• **WHAT YOU NEED TO DO**
Please set down each record exactly as it appears, but leave out any pictures.

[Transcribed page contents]
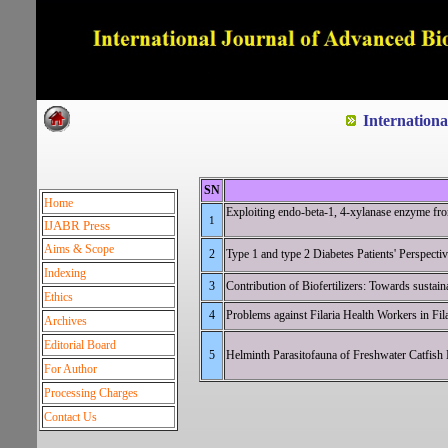
Dedicated to Quality and e
Internation
SN
Home
Exploiting endo-beta-1, 4-xylanase enzyme from
1
IJABR Press
Aims & Scope
2
Type 1 and type 2 Diabetes Patien
Indexing
3
Contribution of Biofertilizer
Ethics
4
Problems against Filaria Health Worker
Archives
Editorial Board
5
Helminth Parasitofauna of Freshwater Ca
For Author
Processing Charges
Contact Us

• **COMPLETED EXERCISE**
Dedicated to Quality and e
Internation
SN
Home
Exploiting endo-beta-1, 4-xylanase enzyme from
1
IJABR Press
Aims & Scope
2
Type 1 and type 2 Diabetes Patien
Indexing
3
Contribution of Biofertilizer
Ethics
4
Problems against Filaria Health Worker
Archives
Editorial Board
5
Helminth Parasitofauna of Freshwater Ca
For Author
Processing Charges
Contact Us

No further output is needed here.